• **What you should do**: Copy the text of every entry below word for word, and leave the pictures out of your copy.

•••

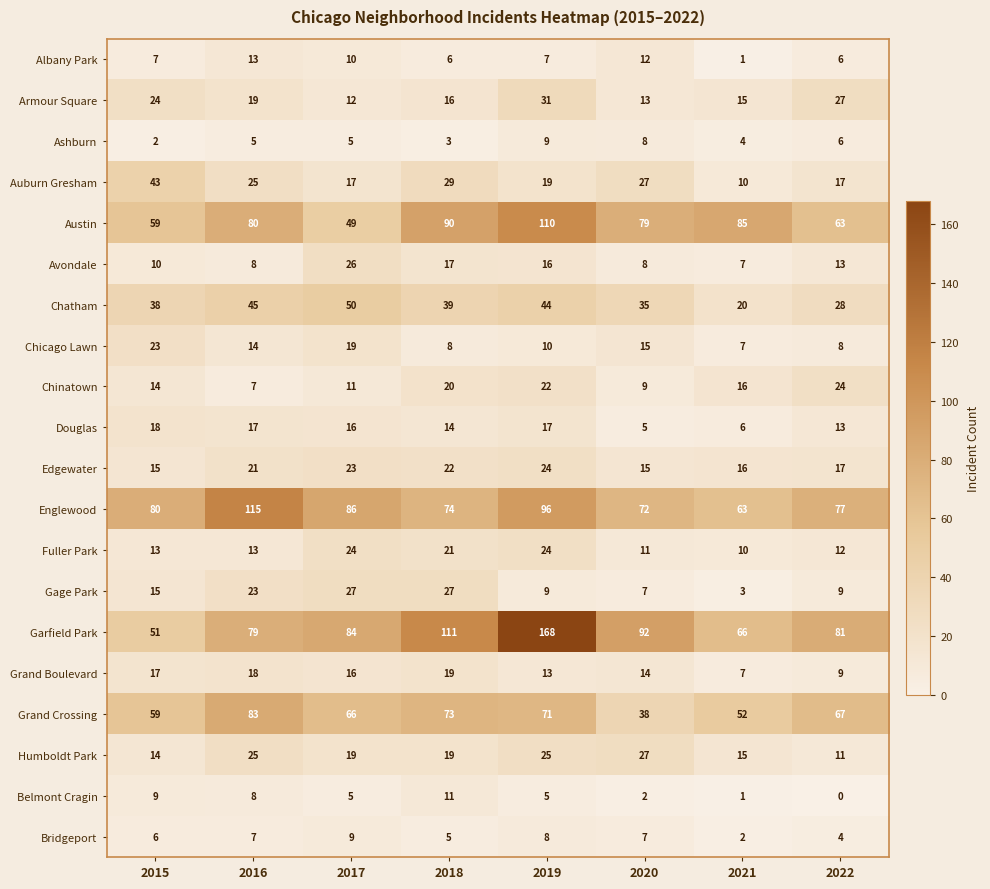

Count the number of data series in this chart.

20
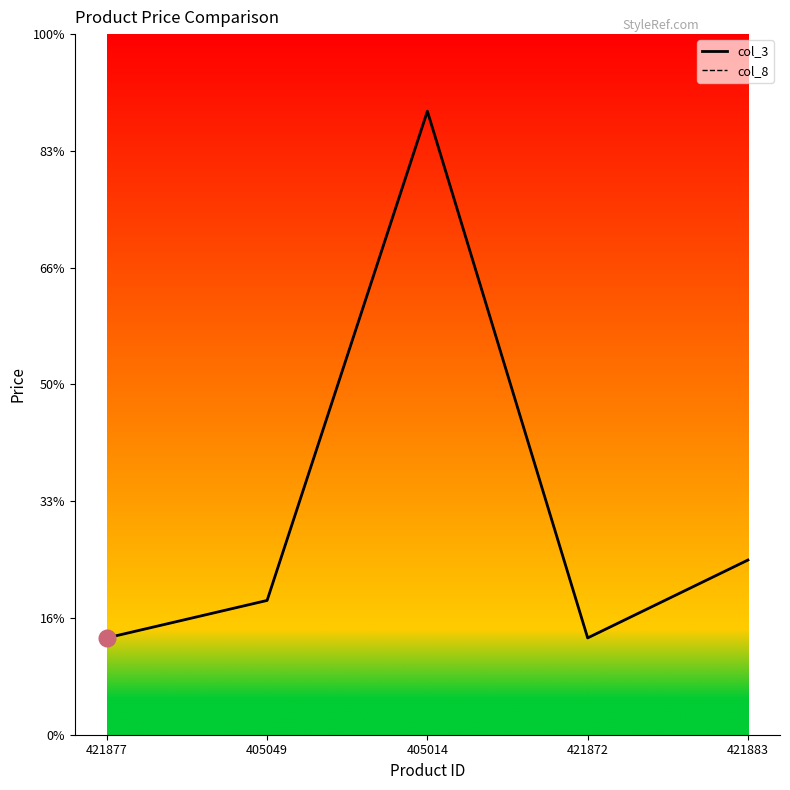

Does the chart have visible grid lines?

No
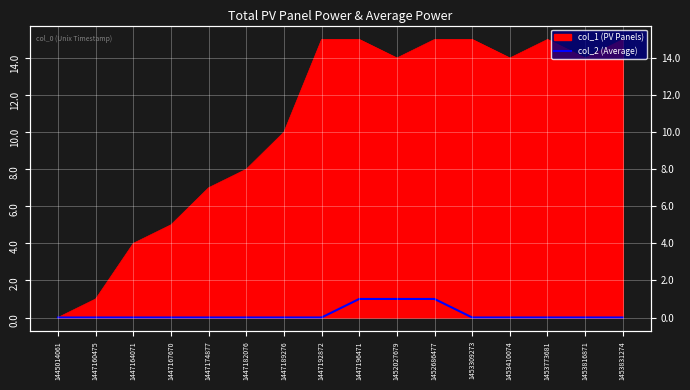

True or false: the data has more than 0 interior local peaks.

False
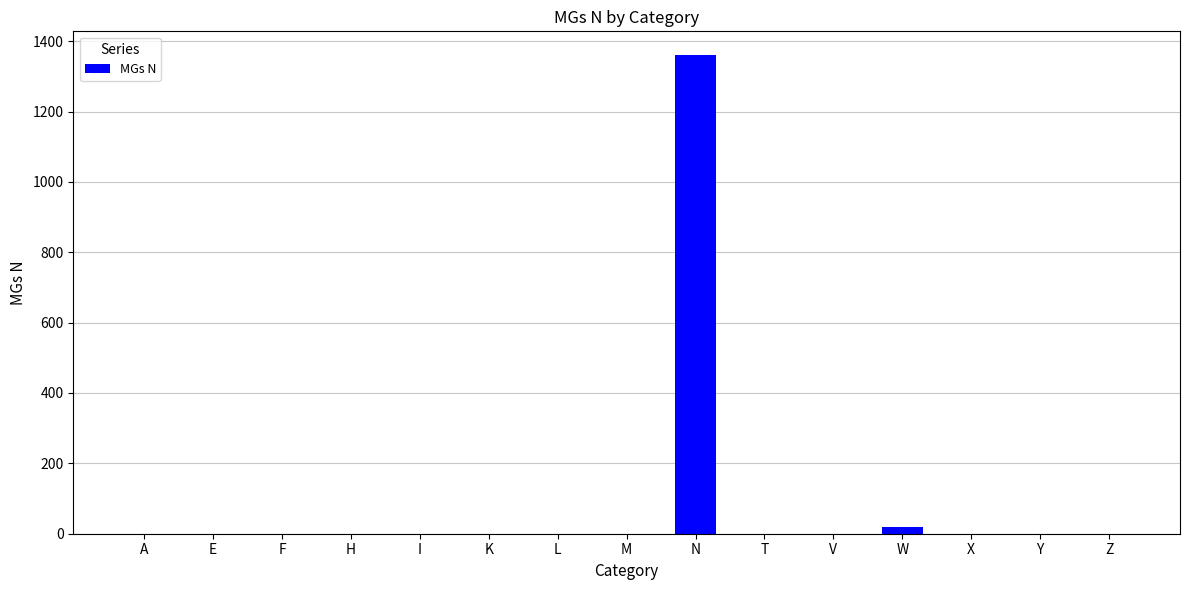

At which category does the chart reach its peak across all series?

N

•••

• **Result for this task**:
Count the number of data series in this chart.

20

Does the chart have visible grid lines?

No

True or false: the data has more than 0 interior local peaks.

False

At which category does the chart reach its peak across all series?

N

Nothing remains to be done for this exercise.